Potable: safe to drink; drinkable.
"_there is no supply of potable water available_"


----------



## RubyK (Jun 8, 2021)

There was a lack of potable water because of the drought.


----------



## Pappy (Jun 8, 2021)

And if you have a camper, you better learn the difference between potable grey and black water.


----------



## Aunt Marg (Jun 8, 2021)

Pappy said:


> And if you have a camper, you better learn the difference between potable grey and black water.


One thing is for certain, Paps, one would learn REAL quick! LOL!


----------



## Ruthanne (Jun 8, 2021)

I know my tap water is potable but it sure doesn't taste like it!


----------



## Pappy (Jun 8, 2021)

Ruthanne said:


> I know my tap water is potable but it sure doesn't taste like it!


I know. We run all our water through the fridge filter. Tap water is not so good.


----------



## Ruthanne (Jun 8, 2021)

Pappy said:


> I know. We run all our water through the fridge filter. Tap water is not so good.
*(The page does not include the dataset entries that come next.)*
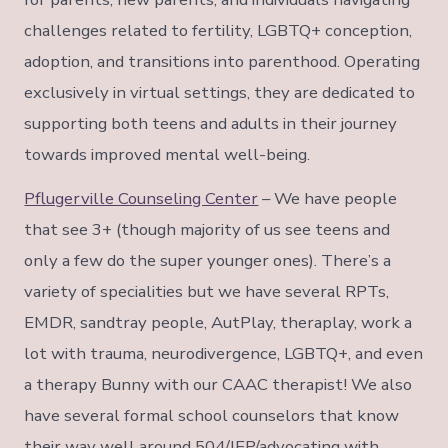
challenges related to fertility, LGBTQ+ conception,
adoption, and transitions into parenthood. Operating
exclusively in virtual settings, they are dedicated to
supporting both teens and adults in their journey
towards improved mental well-being.
Pflugerville Counseling Center
– We have people
that see 3+ (though majority of us see teens and
only a few do the super younger ones). There’s a
variety of specialities but we have several RPTs,
EMDR, sandtray people, AutPlay, theraplay, work a
lot with trauma, neurodivergence, LGBTQ+, and even
a therapy Bunny with our CAAC therapist! We also
have several formal school counselors that know
their way well around 504/IEP/advocating with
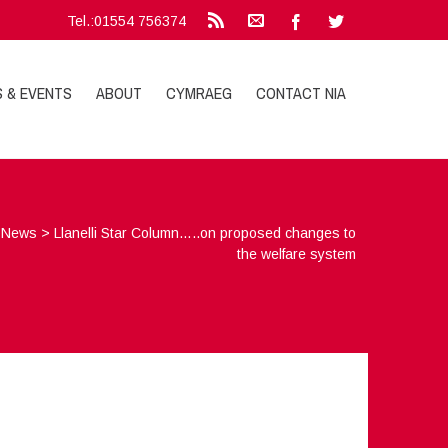
Tel.:01554 756374
S & EVENTS
ABOUT
CYMRAEG
CONTACT NIA
>
News
>
Llanelli Star Column…..on proposed changes to
the welfare system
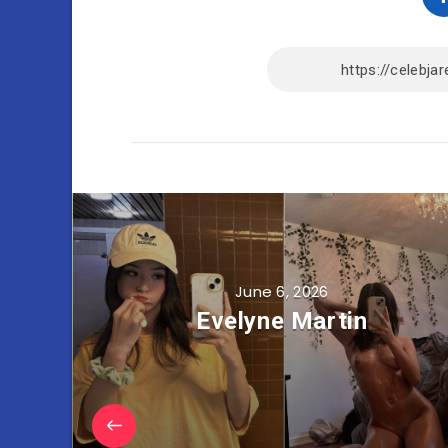
June 6, 2026
Evelyne Martin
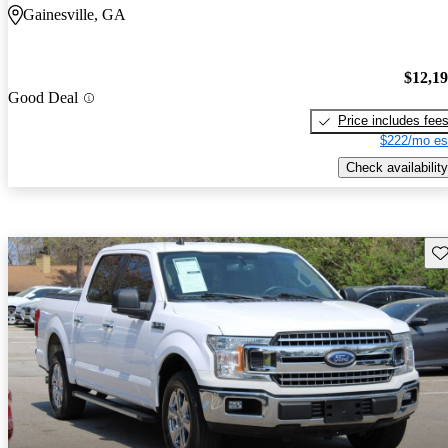
Gainesville, GA
$12,1
Good Deal
Price includes fee
$222/mo es
Check availability
Sav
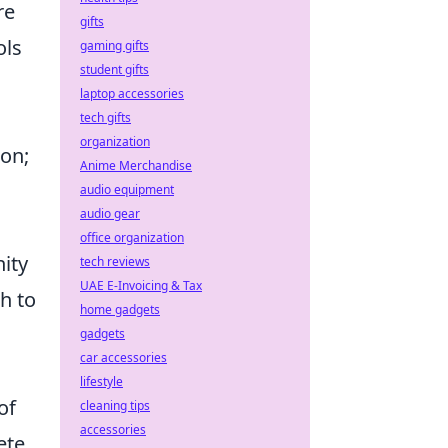
re
gifts
ols
gaming gifts
student gifts
laptop accessories
tech gifts
organization
ion;
Anime Merchandise
audio equipment
audio gear
office organization
ity
tech reviews
UAE E-Invoicing & Tax
h to
home gadgets
gadgets
car accessories
lifestyle
of
cleaning tips
accessories
ete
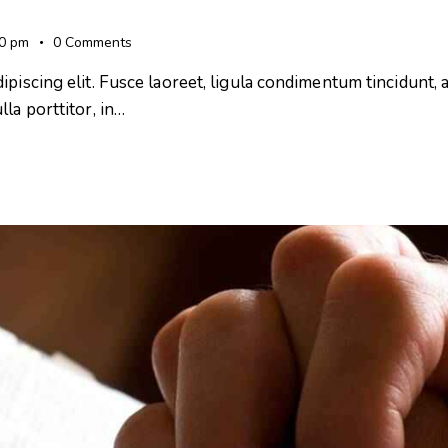
00 pm
0
Comments
iscing elit. Fusce laoreet, ligula condimentum tincidunt, ar
la porttitor, in…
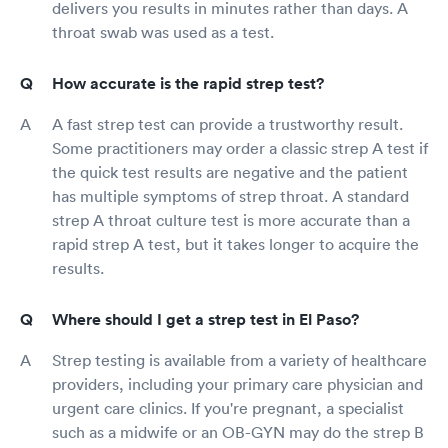
delivers you results in minutes rather than days. A
throat swab was used as a test.
How accurate is the rapid strep test?
A fast strep test can provide a trustworthy result.
Some practitioners may order a classic strep A test if
the quick test results are negative and the patient
has multiple symptoms of strep throat. A standard
strep A throat culture test is more accurate than a
rapid strep A test, but it takes longer to acquire the
results.
Where should I get a strep test in El Paso?
Strep testing is available from a variety of healthcare
providers, including your primary care physician and
urgent care clinics. If you're pregnant, a specialist
such as a midwife or an OB-GYN may do the strep B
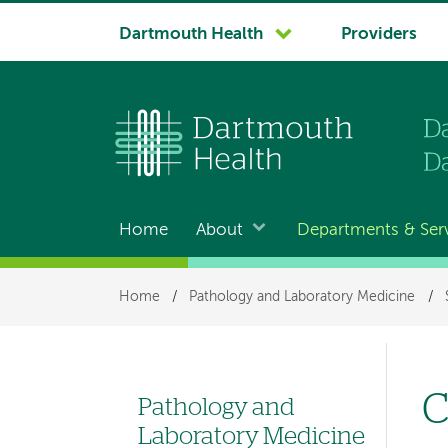
System
Dartmouth Health
Providers
navigation
Home
About
Departments & Ser
Main
navigation
Breadcrumb
Home
/
Pathology and Laboratory Medicine
/
C
Pathology and
Left
Laboratory Medicine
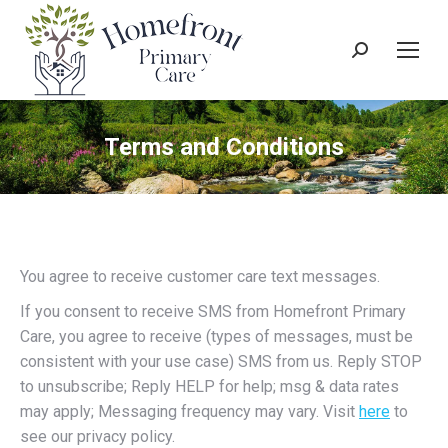
Search:
Terms and Conditions
You agree to receive customer care text messages.
If you consent to receive SMS from Homefront Primary
Care, you agree to receive (types of messages, must be
consistent with your use case) SMS from us. Reply STOP
to unsubscribe; Reply HELP for help; msg & data rates
may apply; Messaging frequency may vary. Visit
here
to
see our privacy policy.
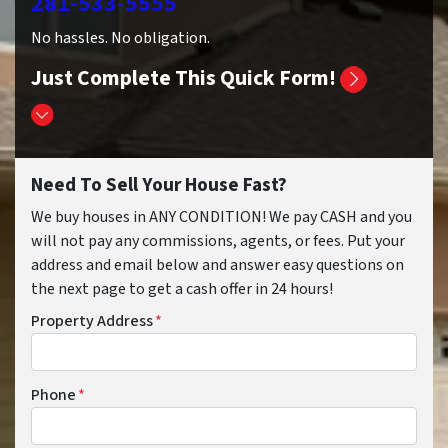
281-533-5555
No hassles. No obligation.
Just Complete This Quick Form!
Need To Sell Your House Fast?
We buy houses in ANY CONDITION! We pay CASH and you
will not pay any commissions, agents, or fees. Put your
address and email below and answer easy questions on
the next page to get a cash offer in 24 hours!
Property Address
*
Phone
*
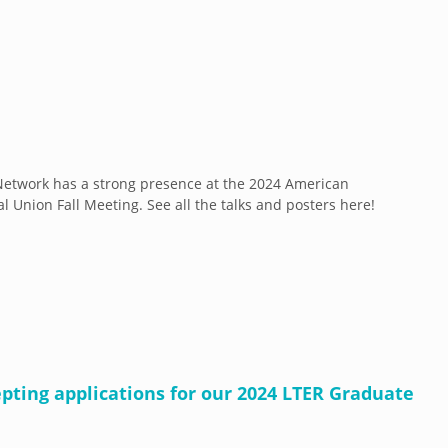
etwork has a strong presence at the 2024 American
l Union Fall Meeting. See all the talks and posters here!
pting applications for our 2024 LTER Graduate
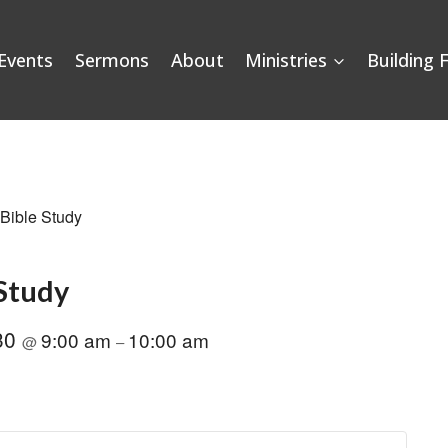
Events
Sermons
About
Ministries
Building 
 Bible Study
 Study
30
9:00 am
10:00 am
@
–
That's a very good idea there!


----------



## ohioboy (Jun 8, 2021)

Jeopardy had a category called "Potent potables".


----------



## Aunt Marg (Jun 8, 2021)

ohioboy said:


> Jeopardy had a category called "Potent potables".


I totally remember the edition you're talking about, Ohio!


----------



## Ruthanne (Jun 8, 2021)

Pappy said:


> I know. We run all our water through the fridge filter. Tap water is not so good.


Does it taste better @Pappy ?  What brand is it?


----------



## Aunt Marg (Jun 8, 2021)

Ruthanne said:


> Does it taste better @Pappy ?  What brand is it?


We have a reverse osmosis system in our refrigerator, Ruthanne, and we use the charcoal loaded filters.

You can't go wrong with whatever brand you choose.

We replace ours twice to three times yearly, and/or depending on use.


----------



## ohioboy (Jun 8, 2021)

Aunt Marg said:


> reverse osmosis system...


Oh, you said a bad naughty word.


----------



## Aunt Marg (Jun 8, 2021)

ohioboy said:


> Oh, you said a bad naughty word.


I thought I _filtered_ it adequately?


----------



## ohioboy (Jun 8, 2021)

Touché!


----------



## Pappy (Jun 9, 2021)

Ruthanne said:


> Does it taste better @Pappy ?  What brand is it?


We have a Frigidaire with filtered water. Like aunt Marg said, we change the filter twice a year.


----------